贺兰凛一愣,实在想不通,不过是写字的事,怎么就惹得李安乐动了这么大的气。
但他没敢多问,只依着话屈膝,跪在了暖阁的地毯上。
地上铺着厚厚的绒毯,并不冷,可他刚从雪地里进来,身上带着寒气,跪在那里,依旧觉得浑身发僵。他垂着眼,等着李安乐的下文,心里有些茫然。
暖阁里静悄悄的,知意在一旁侍立,眼观鼻鼻观心,也猜不透李安乐为何突然动了这么大的火。
半晌李安乐才淡淡开口,语气听不出情绪:“往前些。”
贺兰凛依言屈膝挪了挪,膝盖经过厚绒地毯,发出极轻的声响。
刚停稳,便觉一只云纹锦靴的鞋尖轻轻抵在了自己下颌处,微微用力,迫使他仰起脸来。
李安乐坐着,目光从上方落下来,带着几分漫不经心的审视:“可知我为何动气?”
贺兰凛被那鞋尖抵着下颌,微微挣扎了一下才稳住身形,声音里带着带着几分不确定:“是属下愚钝,练不好笔,惹侯爷动了气。”
李安乐听罢,冷冷吐出两个字:“不对。”
说完,李安乐猛地扬手,桌上的茶盏、点心碟子连同那只盛着残茶的公道杯,一并被扫落在地。

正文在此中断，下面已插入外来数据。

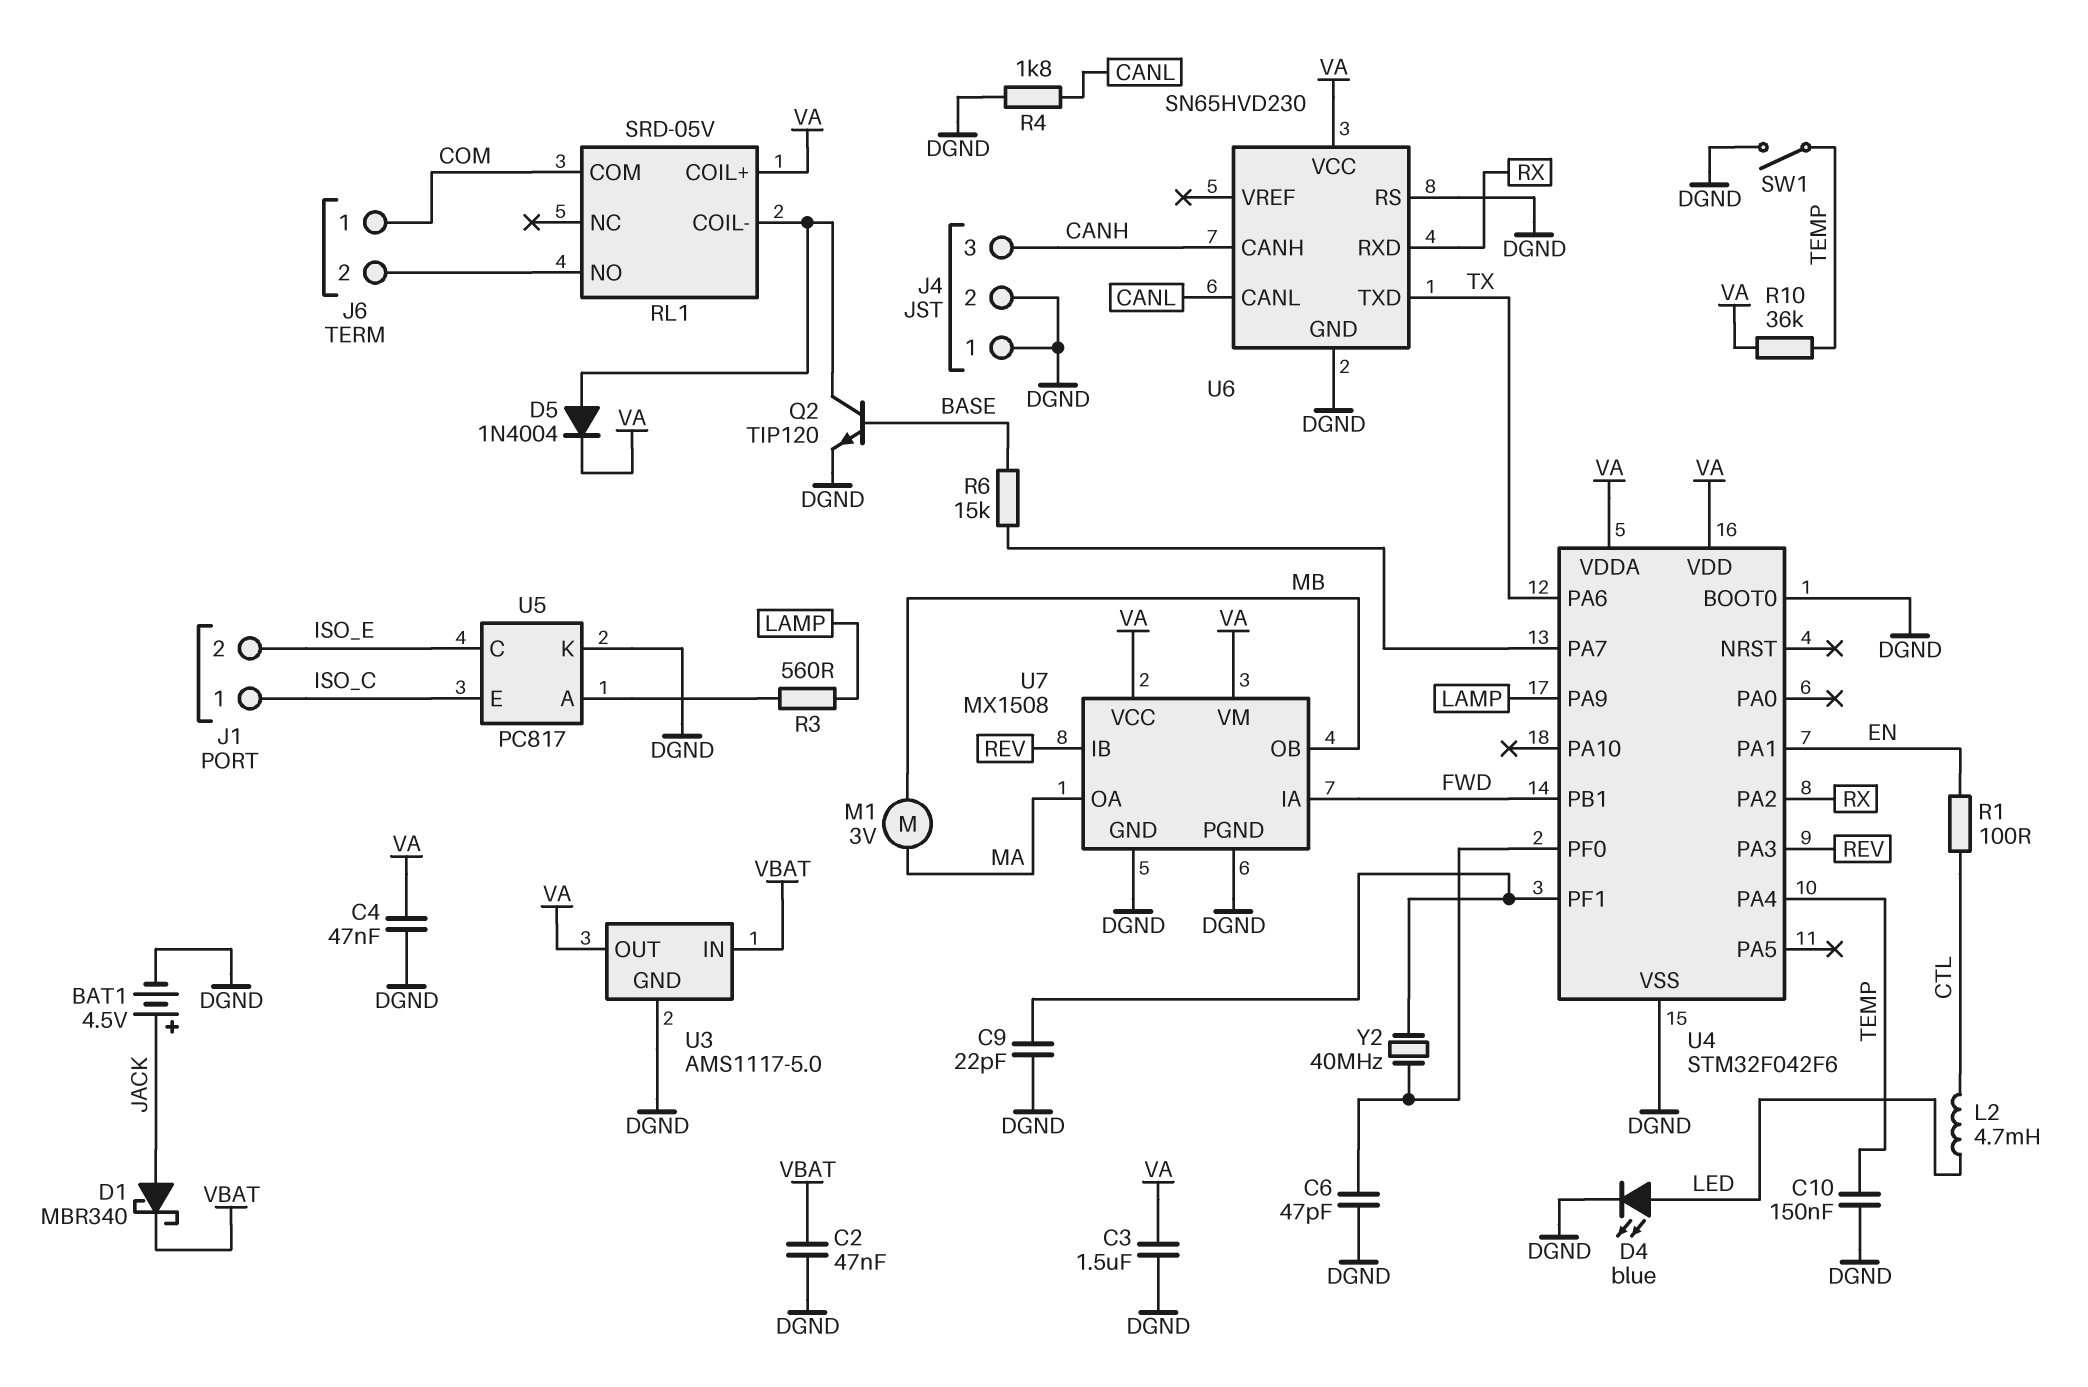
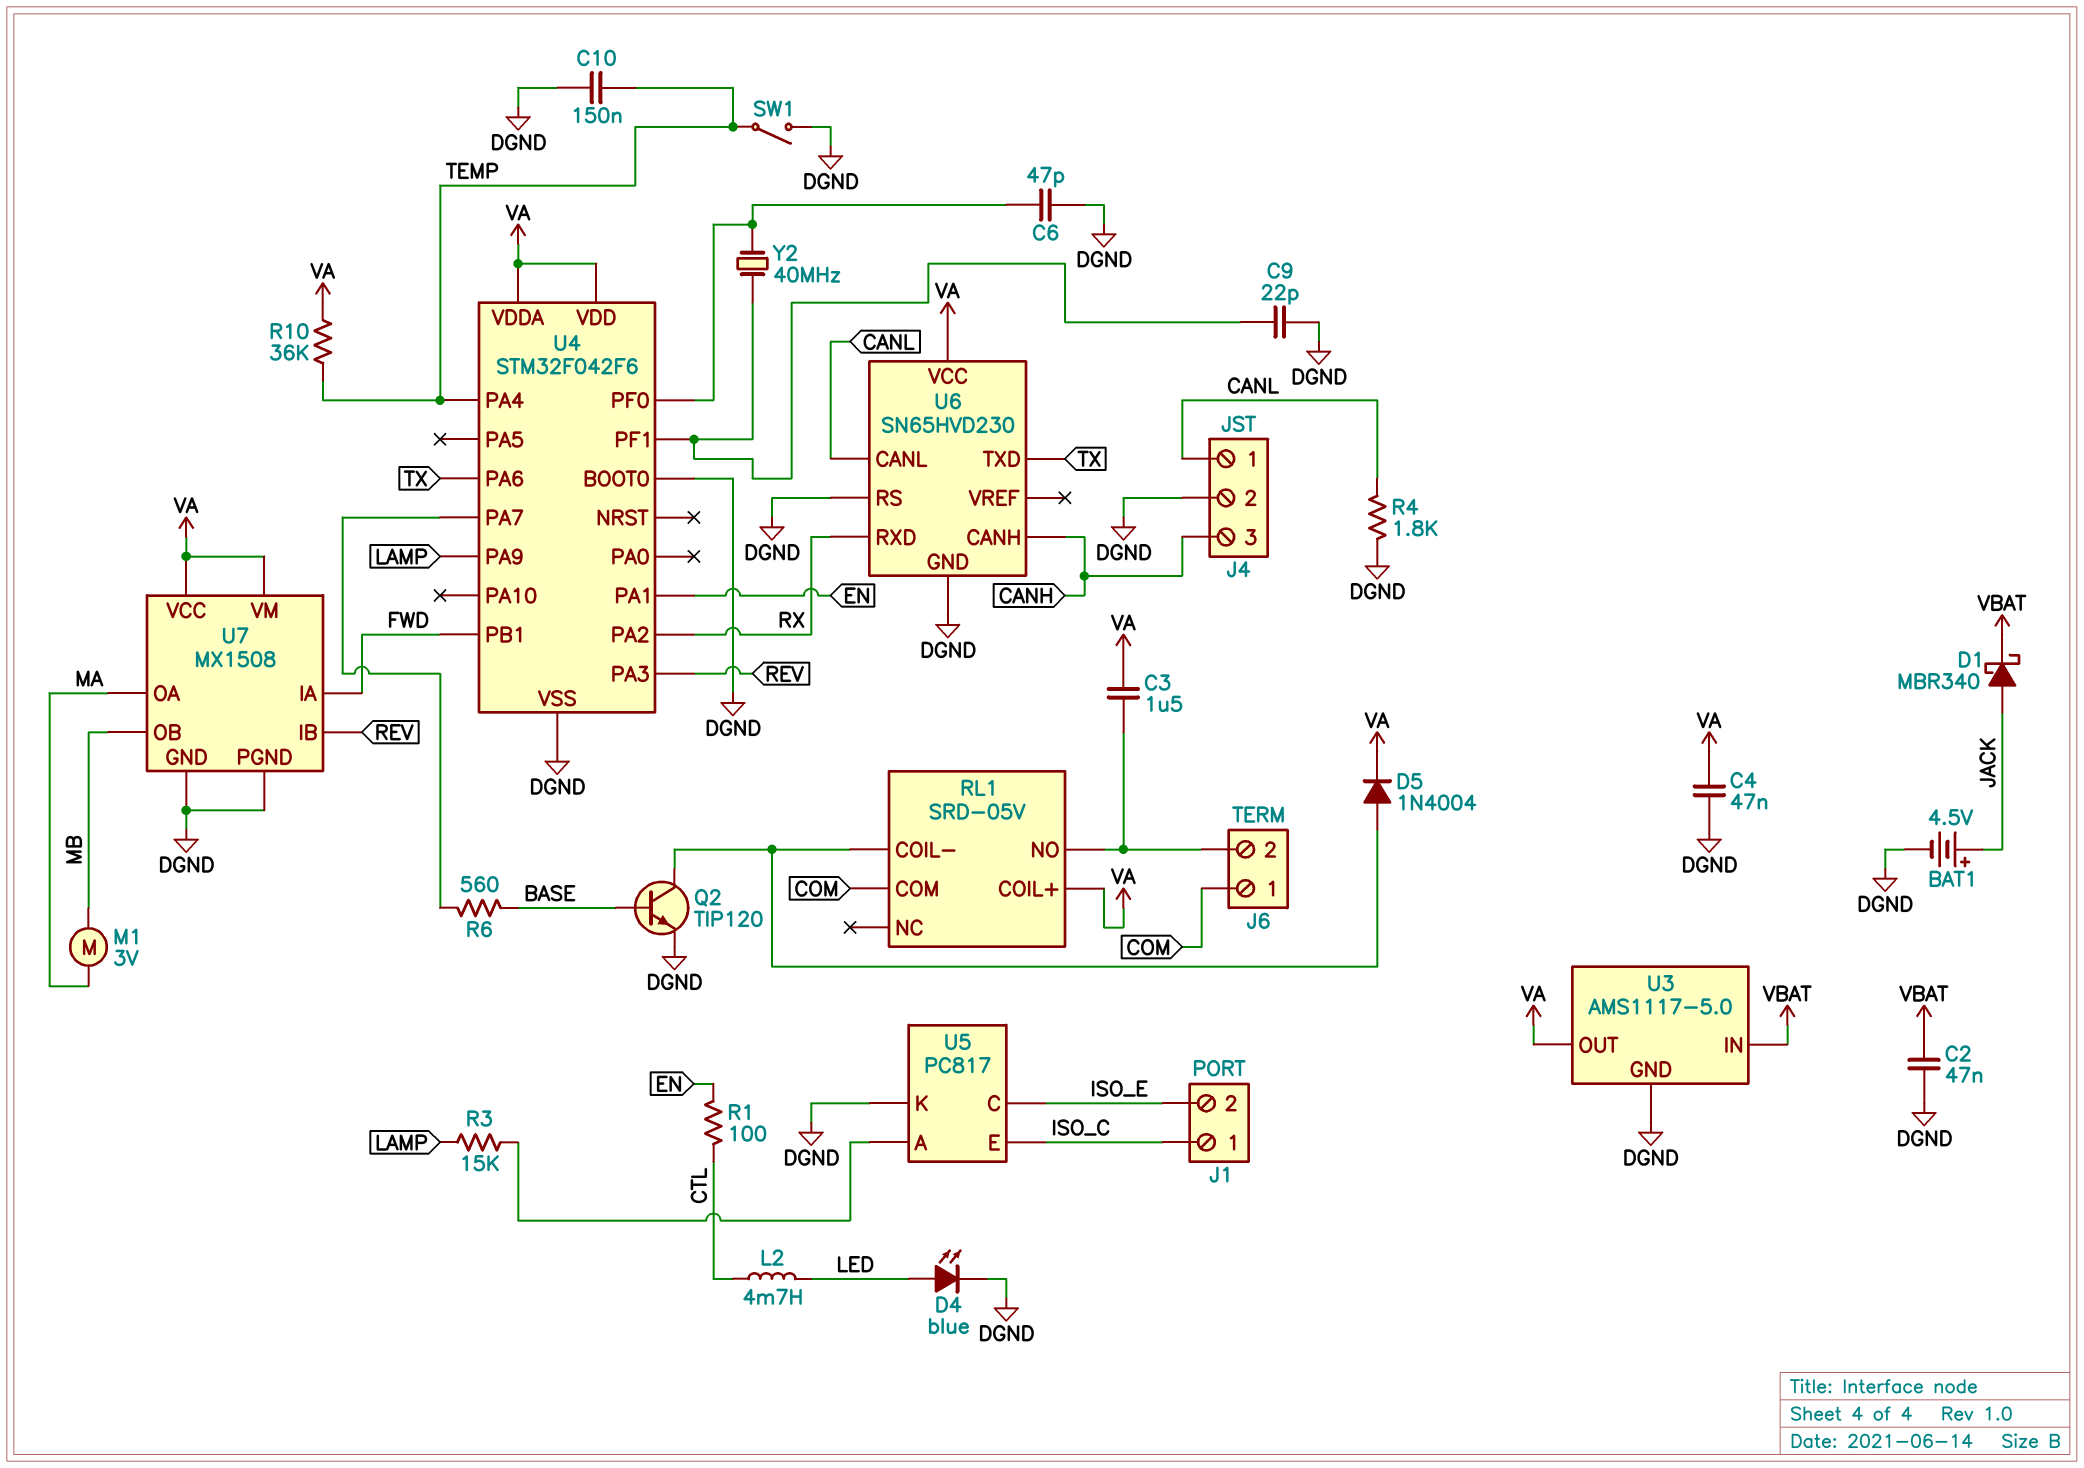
C3: 1.5uF (DGND, VA) -> 1.5uF (J6/2, VA)
J4 pin 1: DGND -> CANL
R3: 560 (LAMP, U5/A) -> 15k (LAMP, U5/A)
R6: 15k (BASE, U4/PA7) -> 560 (BASE, U4/PA7)

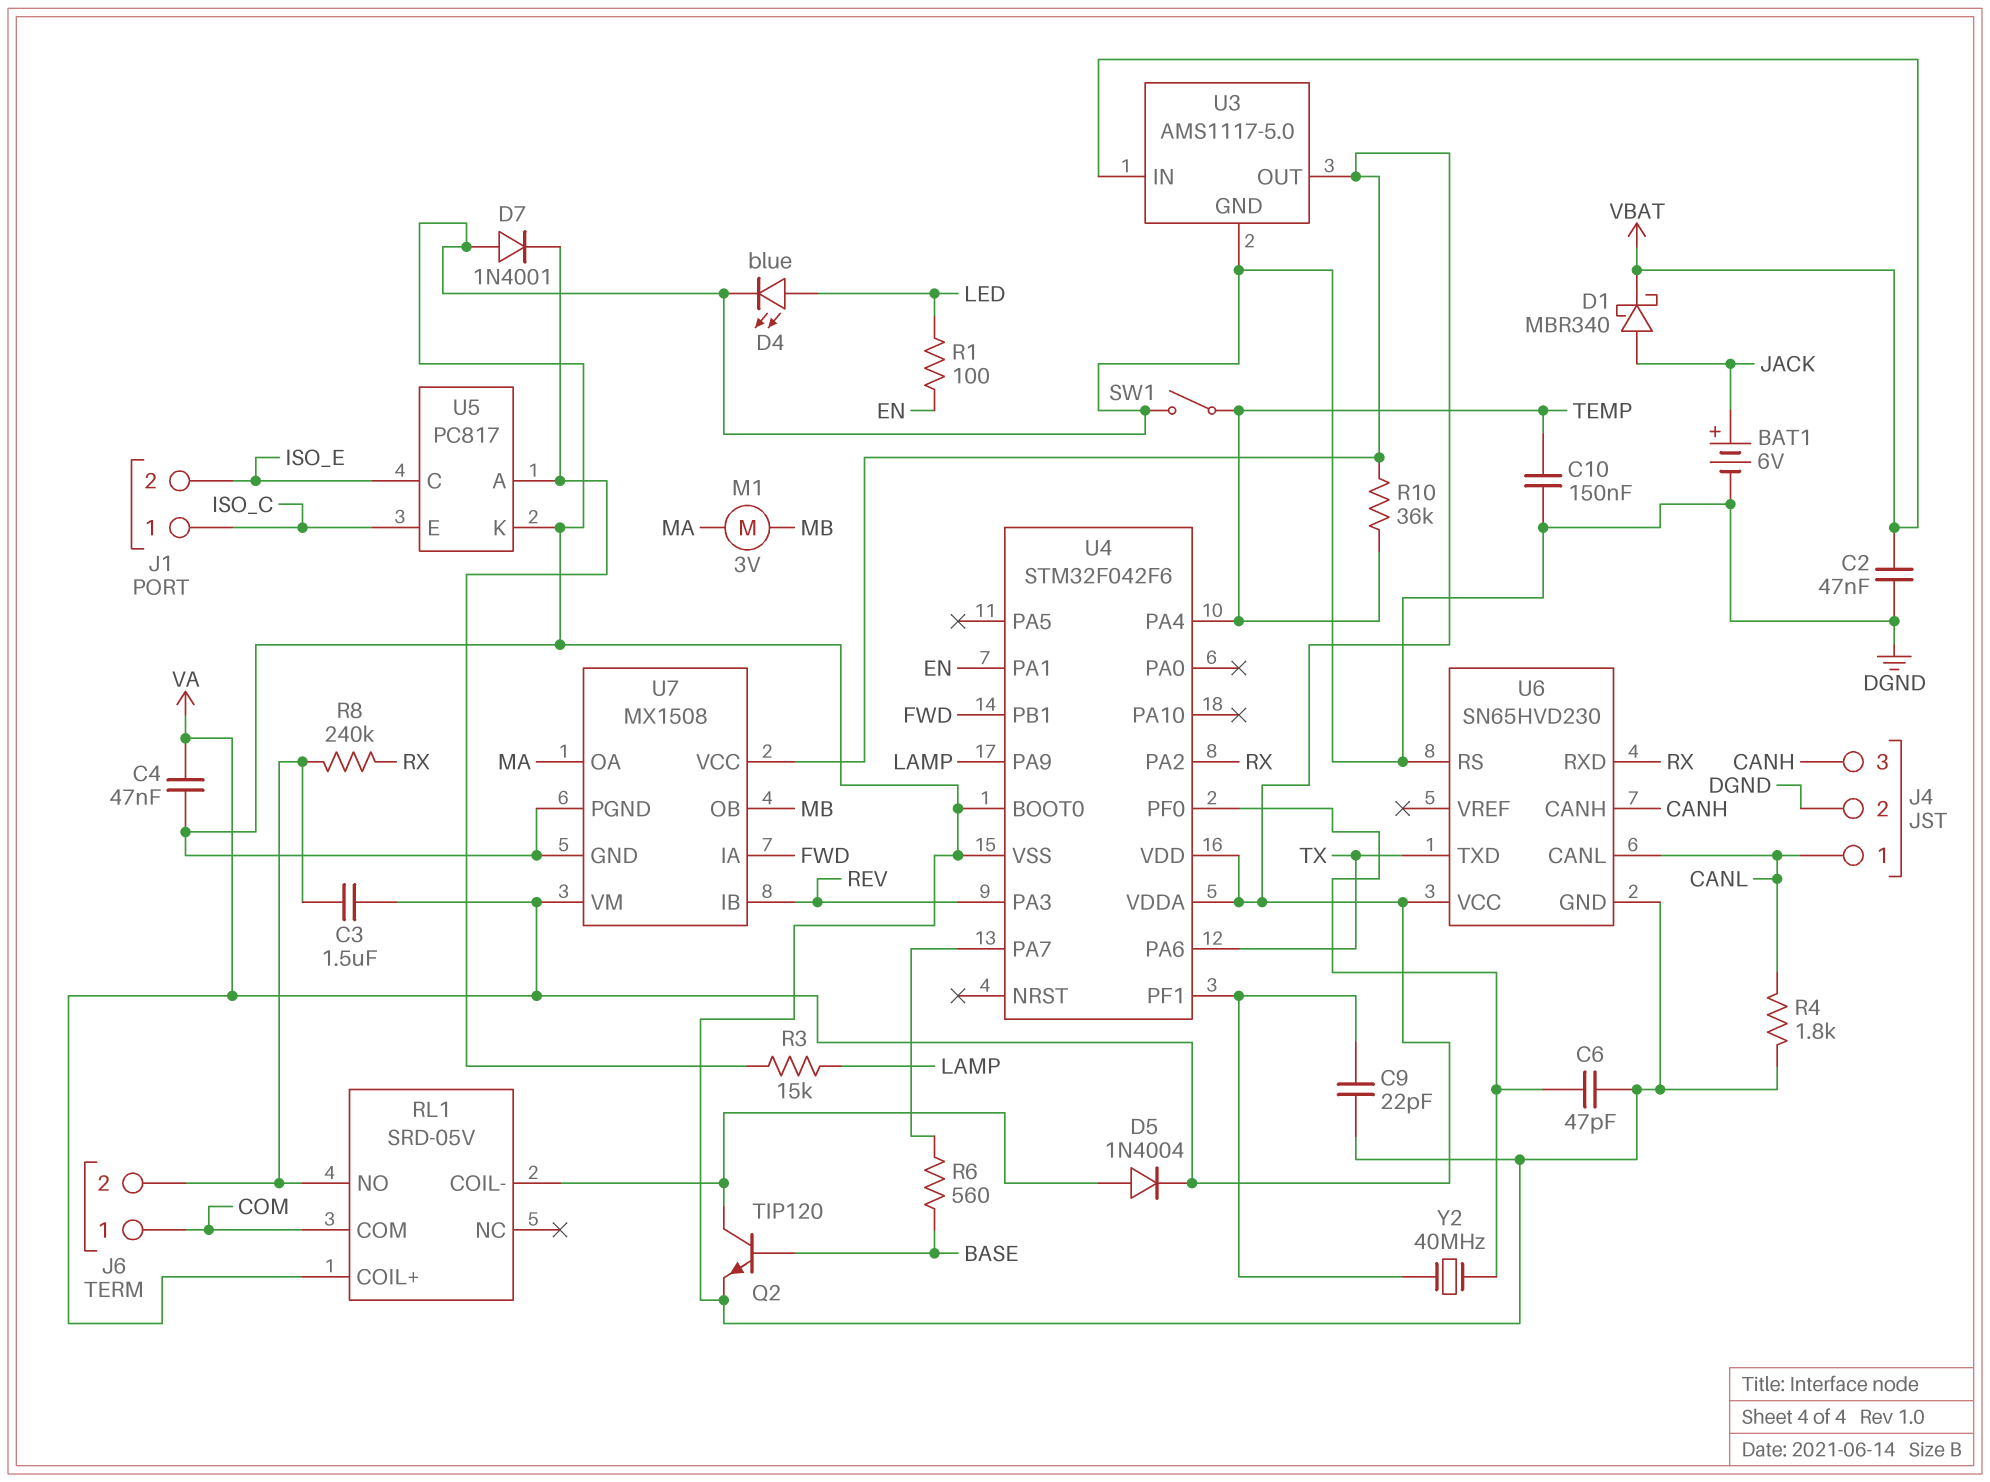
BAT1: 4.5V (plus JACK, minus DGND) -> 6V (plus JACK, minus DGND)
D7: none -> diode 1N4001 (A DGND, K U5/A)
L2: 4.7mH (CTL, LED) -> none
R1: 100 (CTL, EN) -> 100 (EN, LED)
R8: none -> 240k (J6/2, RX)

瓷器碎裂的脆响在暖阁里响起,茶水混着点心渣溅得到处都是。
知意“噗通”一声跪倒在地:“侯爷息怒!侯爷息怒!”
贺兰凛也惊得一僵,随即跟着俯身叩下:“侯爷息怒,莫要伤了身子。”贺兰凛额头抵着地毯,心里愈发茫然。
李安乐没叫他们起身,自己缓缓站了起来。他垂眸看着地上的狼藉,又扫过贺兰凛低伏的背影,语气平淡得像是在说一件再寻常不过的事:“本侯在嫉妒你。”
暖阁里静得可怕,李安乐紧接着道:“嫉妒你身子骨康健,学武这般顺遂,嫉妒你能在雪地里挥剑自如。”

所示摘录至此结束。